Exercise passage: Begin

In light of all this, the call from Stephanopoulos was not a complete surprise to Podesta. So he took a cautious route and, as Podesta later testified, told Stephanopoulos, “The only way you can respond to it is to say, ‘This is Drudge, he’s a rumormonger,… and you can’t believe what you read in the
Drudge Report
.’ ”

Kristol and Stephanopoulos were now briefed to do battle on the air. On Sunday’s broadcast, Kristol said, “The story in Washington this morning is that
Newsweek
magazine was going to go with a big story based on tape-recorded conversations, which a woman who was a summer [
sic
] intern at the White House, an intern of Leon Panetta’s—”

Stephanopoulos interrupted Kristol, saying, “And Bill, where did it come from? The
Drudge Report
. You know, we’ve all seen how discredited that is.…”

“No, no, no,” Kristol replied. “They had screaming arguments in
Newsweek
magazine yesterday. They finally didn’t go with the story. It’s going to be a question of whether the media is now going to report what are pretty well-validated charges of presidential behavior in the White House.” The story of the intern and the tapes had moved into general circulation.

Like Susan Carpenter-McMillan, the president’s team tried to shape public perceptions of the deposition. According to leaks from the Clinton camp, everyone was delighted by the way the day had gone. But that wasn’t really the case. Bennett and Ettinger had been unnerved by the strangely specific questions about Lewinsky, and even in Clinton’s answers, they sensed that their client had not told them everything about his relationship with the young woman. That evening, Clinton himself was uncharacteristically subdued as well. He made a handful of telephone calls and canceled his dinner plans.

The deposition seems to have evoked a clear sense of foreboding in the president. In one of those conversations that night, he called Betty Currie, whose name he had mentioned so often in response to the questions about Lewinsky, and asked her to come in to work the following day. It was unusual for the president to summon Currie on a Sunday—and this meeting was stranger still.

Exercise passage: End
The records: Begin

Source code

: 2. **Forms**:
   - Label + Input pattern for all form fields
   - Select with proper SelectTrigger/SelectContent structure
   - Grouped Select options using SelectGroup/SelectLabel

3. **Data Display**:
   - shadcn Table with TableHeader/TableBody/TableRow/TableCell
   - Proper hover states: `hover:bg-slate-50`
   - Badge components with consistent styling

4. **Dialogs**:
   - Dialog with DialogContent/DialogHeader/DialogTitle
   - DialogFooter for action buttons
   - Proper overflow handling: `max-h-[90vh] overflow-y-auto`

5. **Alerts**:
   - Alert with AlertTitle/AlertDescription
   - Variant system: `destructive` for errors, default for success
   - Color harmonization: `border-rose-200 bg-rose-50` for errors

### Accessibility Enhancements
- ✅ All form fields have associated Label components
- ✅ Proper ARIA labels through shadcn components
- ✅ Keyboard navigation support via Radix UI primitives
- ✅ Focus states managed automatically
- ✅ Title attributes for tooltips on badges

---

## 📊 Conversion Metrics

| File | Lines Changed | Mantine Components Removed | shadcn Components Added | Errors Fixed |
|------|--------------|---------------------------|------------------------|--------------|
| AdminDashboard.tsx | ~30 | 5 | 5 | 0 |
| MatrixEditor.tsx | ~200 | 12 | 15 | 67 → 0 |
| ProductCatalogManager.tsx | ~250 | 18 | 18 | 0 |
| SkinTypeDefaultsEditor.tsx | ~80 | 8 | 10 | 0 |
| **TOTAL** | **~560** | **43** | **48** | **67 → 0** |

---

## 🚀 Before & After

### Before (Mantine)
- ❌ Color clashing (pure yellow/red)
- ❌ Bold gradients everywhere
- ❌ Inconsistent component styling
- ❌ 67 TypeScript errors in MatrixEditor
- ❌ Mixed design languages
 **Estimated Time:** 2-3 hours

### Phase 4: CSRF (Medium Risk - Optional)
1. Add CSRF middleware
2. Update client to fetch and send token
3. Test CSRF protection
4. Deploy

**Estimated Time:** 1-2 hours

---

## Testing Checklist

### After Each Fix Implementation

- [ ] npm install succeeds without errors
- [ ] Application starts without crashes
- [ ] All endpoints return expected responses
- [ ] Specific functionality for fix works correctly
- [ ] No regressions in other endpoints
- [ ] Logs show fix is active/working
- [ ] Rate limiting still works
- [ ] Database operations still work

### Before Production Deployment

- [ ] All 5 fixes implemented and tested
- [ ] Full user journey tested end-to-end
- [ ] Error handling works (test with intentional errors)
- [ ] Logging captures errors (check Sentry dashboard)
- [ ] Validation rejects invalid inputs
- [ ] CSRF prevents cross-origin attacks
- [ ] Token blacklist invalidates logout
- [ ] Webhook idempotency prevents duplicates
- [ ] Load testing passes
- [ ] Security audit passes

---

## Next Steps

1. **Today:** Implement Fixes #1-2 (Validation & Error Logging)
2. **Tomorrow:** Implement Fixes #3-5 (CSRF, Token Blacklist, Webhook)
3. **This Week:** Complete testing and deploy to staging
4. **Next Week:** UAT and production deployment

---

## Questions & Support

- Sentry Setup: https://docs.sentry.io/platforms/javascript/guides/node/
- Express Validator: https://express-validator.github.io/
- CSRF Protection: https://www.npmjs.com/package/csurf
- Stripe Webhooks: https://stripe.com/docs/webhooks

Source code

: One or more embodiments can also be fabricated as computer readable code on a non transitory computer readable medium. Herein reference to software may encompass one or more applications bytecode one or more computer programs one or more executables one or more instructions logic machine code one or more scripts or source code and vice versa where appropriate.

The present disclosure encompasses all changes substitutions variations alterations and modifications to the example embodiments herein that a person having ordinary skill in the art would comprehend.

The records: End
The records: Begin

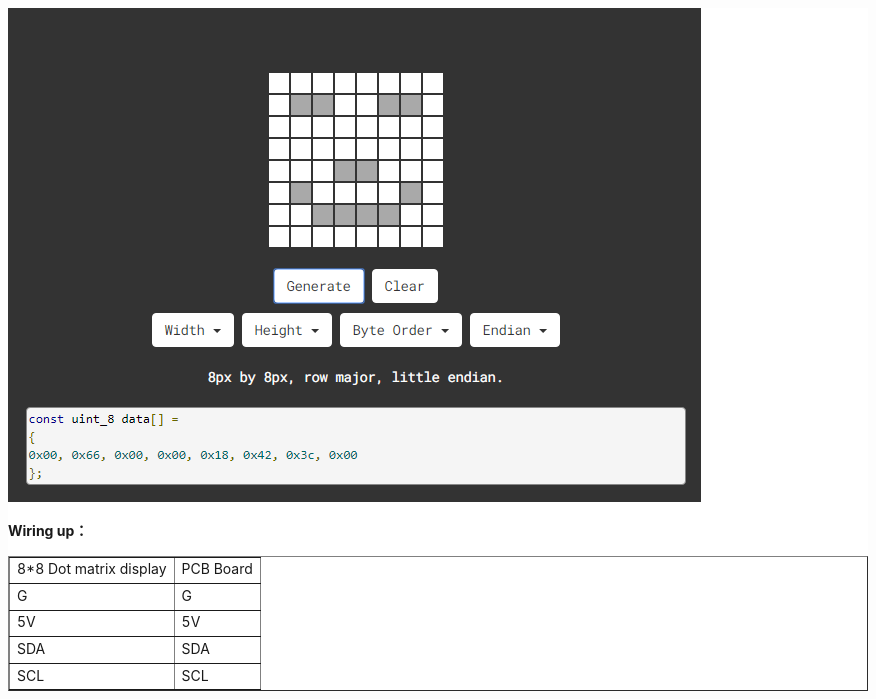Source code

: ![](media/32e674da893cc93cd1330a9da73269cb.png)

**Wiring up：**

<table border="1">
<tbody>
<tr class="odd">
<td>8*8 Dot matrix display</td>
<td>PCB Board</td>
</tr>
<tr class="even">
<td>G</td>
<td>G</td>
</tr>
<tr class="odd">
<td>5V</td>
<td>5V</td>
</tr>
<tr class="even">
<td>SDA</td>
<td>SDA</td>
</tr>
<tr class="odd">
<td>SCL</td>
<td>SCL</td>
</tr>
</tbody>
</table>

The records: End

**Work instruction 1**
List everyone whose spoken words the passage about the Lewinsky story quotes directly.
**Work instruction 2**
How many lines of the records contain the string "states"? Give only the number.

**Solution 1**
Podesta, Kristol, Stephanopoulos

**Solution 2**
2